MORONI (Reuters) - Earth tremors from Comoros’ volcano Mount Karthala grew stronger and more frequent, residents said on Sunday, forcing thousands of nervous families to sleep outside overnight for fear their homes might collapse.

An aerial view shows lava spewing at the top of the 2,361 meter (7,746 ft) Mt. Karthala near Moroni, the capital of the Comoros Island, May 29, 2006. Earth tremors from Comoros' volcano Mount Karthala grew stronger and more frequent, residents said on Sunday, forcing thousands of nervous families to sleep outside overnight for fear their homes might collapse.

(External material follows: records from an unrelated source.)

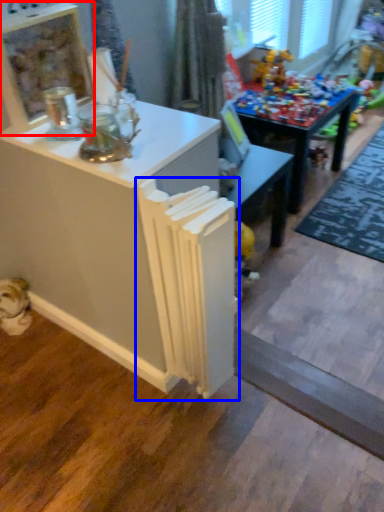
Question: Which object is further to the camera taking this photo, shelf (highlighted by a red box) or radiator (highlighted by a blue box)?

Choices:
 (A) shelf
 (B) radiator

Answer: (A)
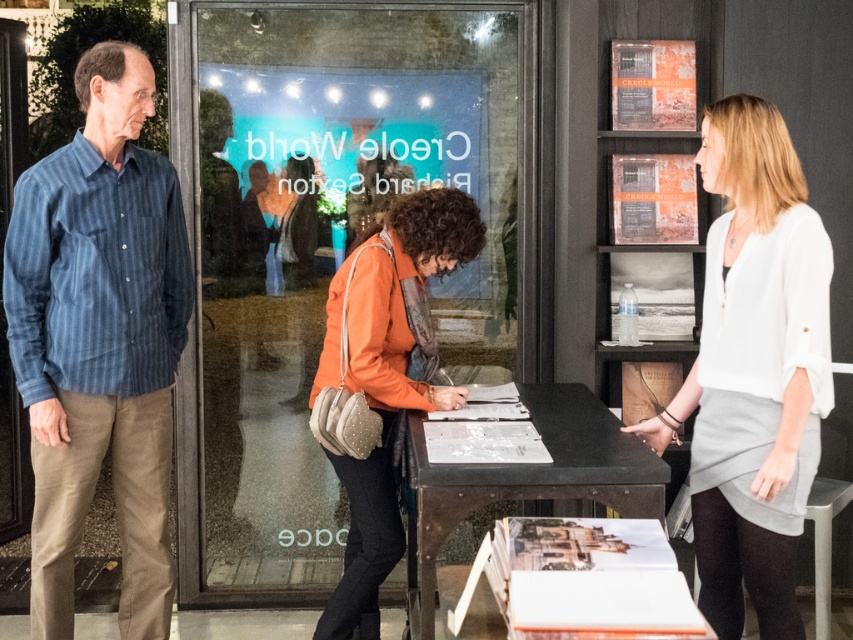
You are a photographer trying to capture both the blue striped shirt at left and the white matte blouse at center in a single shot. Which one will appear larger in the photo?

The blue striped shirt at left appears larger in the photo because it is positioned over the white matte blouse at center, making it closer to the camera.

Consider the image. You are an event planner trying to set up a name tag on the table. The name tag needs to be placed exactly at the position where the white matte blouse at center is located. Can you confirm the coordinates where you should place the name tag?

The white matte blouse at center is located at point (753, 371), so you should place the name tag at those coordinates.

You are an interior designer observing the gallery layout. You need to determine if the blue striped shirt at left can be placed on the black metal table at center without falling off. Based on their dimensions, is this possible?

The blue striped shirt at left is thinner than the black metal table at center, so it can be placed on the table without falling off since its width is narrower than the table.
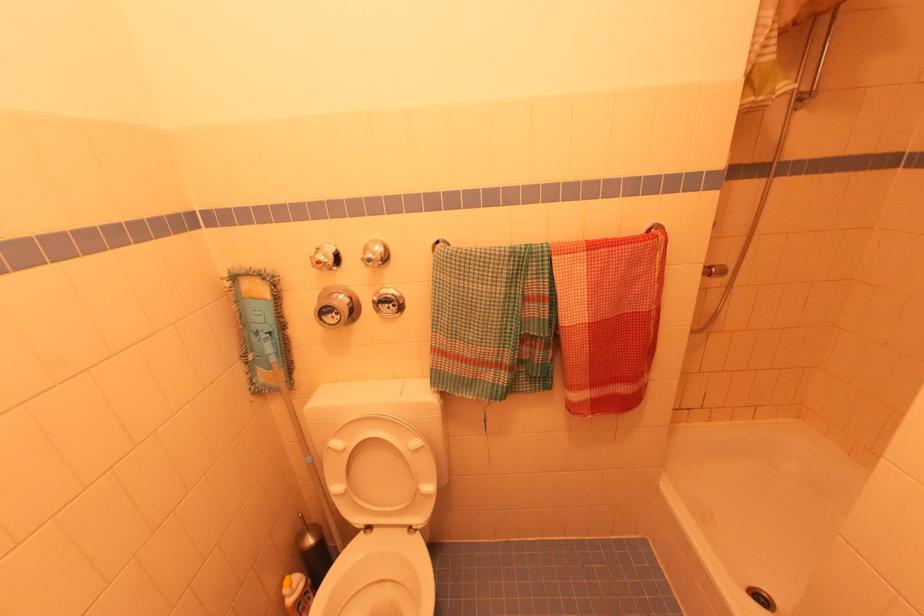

REUTERS/Peter Paxton

The Indian Ocean archipelago’s largest island, Grand Comore, was put on red alert after Mount Karthala -- one of the world’s largest active volcanos -- began to glow red and emit suffocating fumes late on Friday.

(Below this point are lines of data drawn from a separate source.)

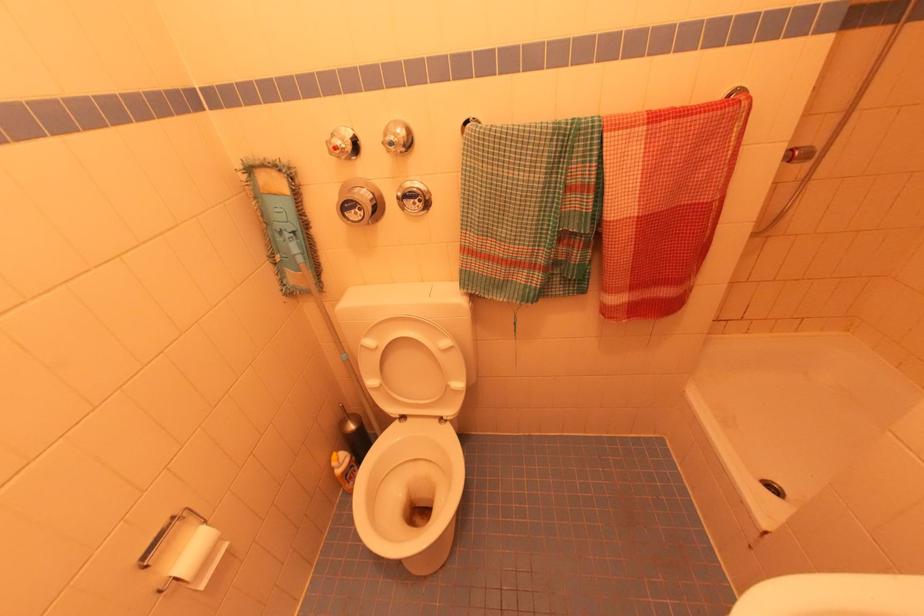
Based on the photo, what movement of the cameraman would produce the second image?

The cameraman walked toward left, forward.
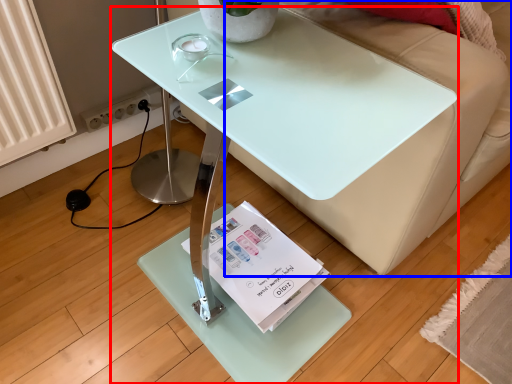
Question: Which object appears farthest to the camera in this image, table (highlighted by a red box) or couch (highlighted by a blue box)?

Choices:
 (A) table
 (B) couch

Answer: (B)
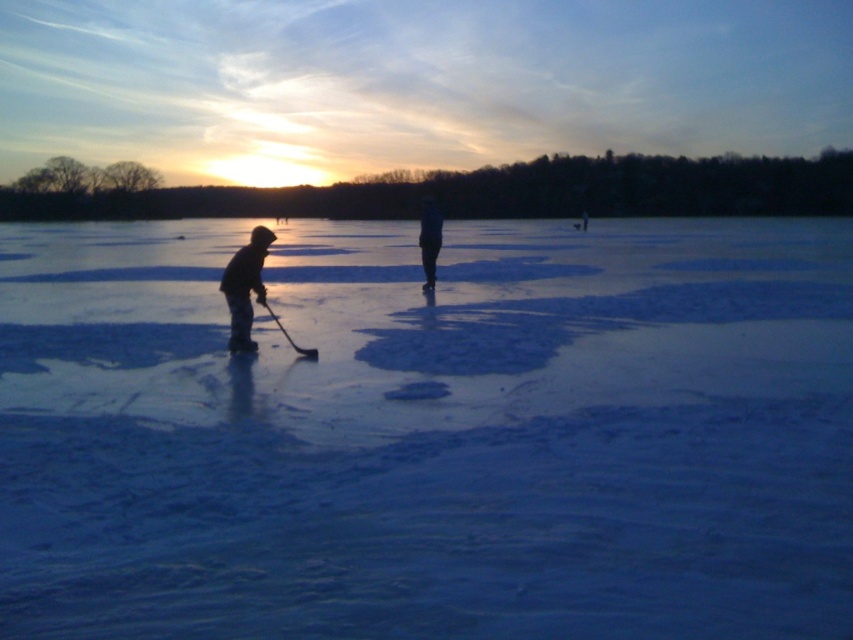
Is dark blue jeans at center thinner than shiny black hockey stick at center?

Yes, dark blue jeans at center is thinner than shiny black hockey stick at center.

Who is higher up, dark blue jeans at center or shiny black hockey stick at center?

dark blue jeans at center is higher up.

Locate an element on the screen. This screenshot has width=853, height=640. dark blue jeans at center is located at coordinates (428, 240).

Is white matte ice at center in front of shiny black hockey stick at center?

Yes, white matte ice at center is in front of shiny black hockey stick at center.

Who is taller, white matte ice at center or shiny black hockey stick at center?

white matte ice at center is taller.

Does point (728, 406) come behind point (287, 340)?

No, (728, 406) is closer to viewer.

Where is `white matte ice at center`? The height and width of the screenshot is (640, 853). white matte ice at center is located at coordinates (428, 433).

Between point (62, 595) and point (254, 248), which one is positioned behind?

The point (254, 248) is more distant.

Find the location of a particular element. white matte ice at center is located at coordinates (428, 433).

Is point (39, 467) in front of point (235, 285)?

Yes, it is in front of point (235, 285).

Locate an element on the screen. The width and height of the screenshot is (853, 640). white matte ice at center is located at coordinates (428, 433).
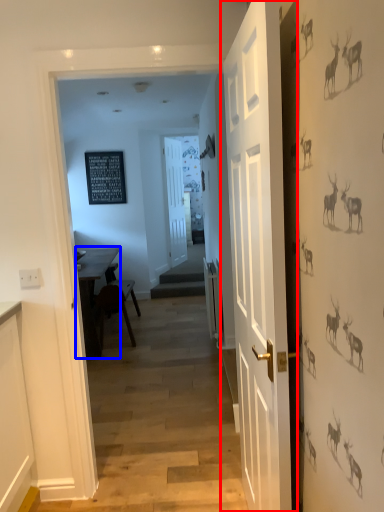
Question: Among these objects, which one is nearest to the camera, door (highlighted by a red box) or table (highlighted by a blue box)?

Choices:
 (A) door
 (B) table

Answer: (A)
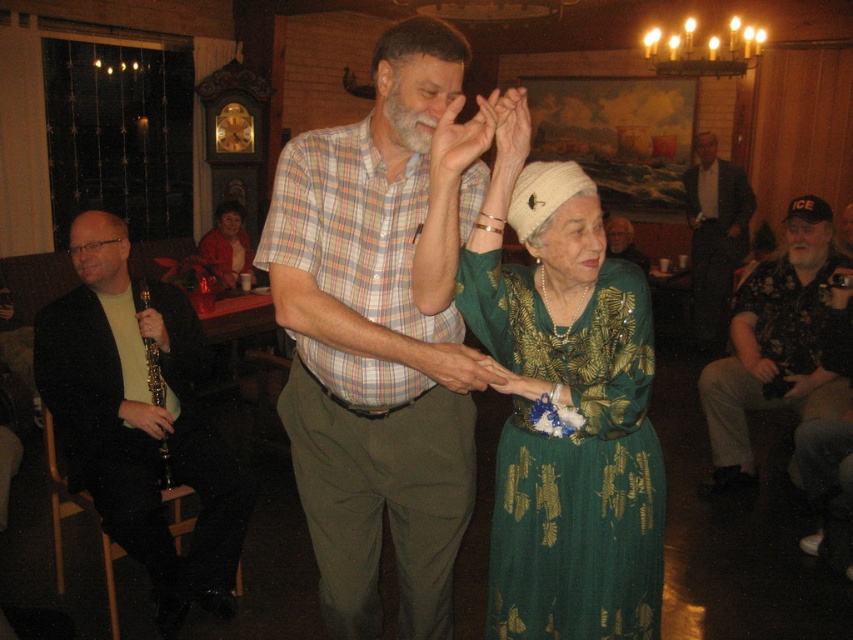
Question: Can you confirm if black matte clarinet at left is bigger than black floral shirt at right?

Choices:
 (A) no
 (B) yes

Answer: (B)

Question: Which object appears farthest from the camera in this image?

Choices:
 (A) green textured dress at center
 (B) black floral shirt at right
 (C) gray hair at center

Answer: (C)

Question: Is green textured dress at center further to camera compared to black wood clarinet at left?

Choices:
 (A) no
 (B) yes

Answer: (A)

Question: Which object is closer to the camera taking this photo?

Choices:
 (A) black floral shirt at right
 (B) black matte clarinet at left
 (C) black wood clarinet at left

Answer: (B)

Question: Is black matte clarinet at left smaller than black wood clarinet at left?

Choices:
 (A) yes
 (B) no

Answer: (B)

Question: Which of the following is the farthest from the observer?

Choices:
 (A) (161, 400)
 (B) (759, 381)

Answer: (B)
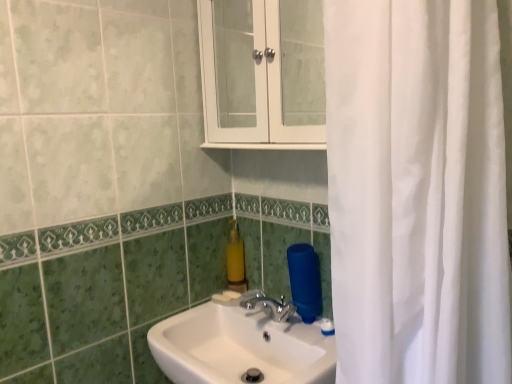
Question: In terms of size, does white glossy cabinet at upper center appear bigger or smaller than yellow matte soap dispenser at center?

Choices:
 (A) big
 (B) small

Answer: (A)

Question: Considering the positions of white glossy cabinet at upper center and yellow matte soap dispenser at center in the image, is white glossy cabinet at upper center taller or shorter than yellow matte soap dispenser at center?

Choices:
 (A) tall
 (B) short

Answer: (A)

Question: Which object is the farthest from the white glossy cabinet at upper center?

Choices:
 (A) white glossy sink at center
 (B) yellow matte soap dispenser at center

Answer: (A)

Question: Which of these objects is positioned farthest from the yellow matte soap dispenser at center?

Choices:
 (A) white glossy cabinet at upper center
 (B) white glossy sink at center

Answer: (A)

The 2,361-meter (7,746-foot) Mount Karthala dominates Grand Comore, but its eruptions, which happen on average every 11 years, have rarely caused a major disaster.

But while lava levels inside the crater have subsided, earth tremors have become more frequent.

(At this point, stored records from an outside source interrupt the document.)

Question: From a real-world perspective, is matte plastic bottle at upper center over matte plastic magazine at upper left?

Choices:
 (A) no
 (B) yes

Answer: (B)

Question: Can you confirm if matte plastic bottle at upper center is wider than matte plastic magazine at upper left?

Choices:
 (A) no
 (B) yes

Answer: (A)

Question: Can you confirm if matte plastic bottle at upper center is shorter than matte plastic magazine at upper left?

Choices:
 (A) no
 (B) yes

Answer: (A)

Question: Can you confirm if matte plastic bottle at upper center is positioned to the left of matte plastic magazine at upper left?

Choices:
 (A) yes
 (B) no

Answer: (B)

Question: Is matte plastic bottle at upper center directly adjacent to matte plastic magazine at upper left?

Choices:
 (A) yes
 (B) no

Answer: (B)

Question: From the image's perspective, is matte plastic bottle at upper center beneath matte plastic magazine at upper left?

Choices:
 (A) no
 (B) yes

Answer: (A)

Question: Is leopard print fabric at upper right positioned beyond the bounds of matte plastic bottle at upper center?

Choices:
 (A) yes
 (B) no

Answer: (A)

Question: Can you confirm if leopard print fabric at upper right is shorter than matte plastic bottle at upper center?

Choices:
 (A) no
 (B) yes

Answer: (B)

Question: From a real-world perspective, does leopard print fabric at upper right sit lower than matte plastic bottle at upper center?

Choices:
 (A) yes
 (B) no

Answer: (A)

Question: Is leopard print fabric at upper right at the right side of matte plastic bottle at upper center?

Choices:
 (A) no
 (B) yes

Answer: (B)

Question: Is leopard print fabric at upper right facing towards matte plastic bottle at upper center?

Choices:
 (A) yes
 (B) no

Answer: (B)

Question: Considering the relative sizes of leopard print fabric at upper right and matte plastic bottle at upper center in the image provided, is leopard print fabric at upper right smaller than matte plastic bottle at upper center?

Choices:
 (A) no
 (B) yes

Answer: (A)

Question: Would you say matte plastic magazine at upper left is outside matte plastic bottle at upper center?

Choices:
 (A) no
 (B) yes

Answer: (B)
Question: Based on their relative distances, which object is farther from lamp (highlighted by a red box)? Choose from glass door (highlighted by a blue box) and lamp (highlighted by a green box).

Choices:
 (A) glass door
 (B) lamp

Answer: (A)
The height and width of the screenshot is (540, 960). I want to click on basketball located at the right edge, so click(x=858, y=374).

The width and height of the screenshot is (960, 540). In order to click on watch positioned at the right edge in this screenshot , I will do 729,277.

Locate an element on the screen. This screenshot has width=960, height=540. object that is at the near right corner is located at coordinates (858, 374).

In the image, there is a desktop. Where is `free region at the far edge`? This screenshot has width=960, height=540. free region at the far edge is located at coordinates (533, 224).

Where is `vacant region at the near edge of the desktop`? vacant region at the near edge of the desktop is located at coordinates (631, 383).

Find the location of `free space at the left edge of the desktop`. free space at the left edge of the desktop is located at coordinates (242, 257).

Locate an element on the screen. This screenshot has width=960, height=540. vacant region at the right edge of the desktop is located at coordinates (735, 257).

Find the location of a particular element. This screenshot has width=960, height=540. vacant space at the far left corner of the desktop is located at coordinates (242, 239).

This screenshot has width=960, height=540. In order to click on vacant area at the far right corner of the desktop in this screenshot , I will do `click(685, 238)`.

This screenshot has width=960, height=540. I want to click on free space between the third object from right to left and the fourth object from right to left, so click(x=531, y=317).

Hamidou Soule, a geologist who leads the Karthala surveillance center, said tremors were lasting up to five seconds and had reached five on the Richter scale.

“The lava and the gases remain trapped and are looking to crack through the mountain. It seems the main chimney is blocked,” he said. “The frequency of the tremors shows that a (lava) flow could happen in any part of the island.”

Residents said people were prepared to evacuate.

“The tremors get stronger and stronger every 15 minutes,” said Ibrahim Youssouf, a photographer from Mitsoudje village on the volcano’s southwestern slope. “A good number of people have packed their bags, ready to flee in case of eruption.”

Another resident from a village on the volcano’s western slope said high temperatures had made the air dry.

“It feels like everything will explode,” he said.

In the capital Moroni, thousands slept outside overnight and national radio broadcast appeals for calm and readings from the Koran across the mainly Muslim island.

“When I felt the tremor, I woke my wife and we stayed in the garden,” said resident Abderemane Koudre. “We thought the house was going to collapse. It was frightening.”

In 1903, 17 died from noxious fumes that seeped from cracks, and the last big eruption was in April 2005 when thousands fled in fear of poisonous gas and lava.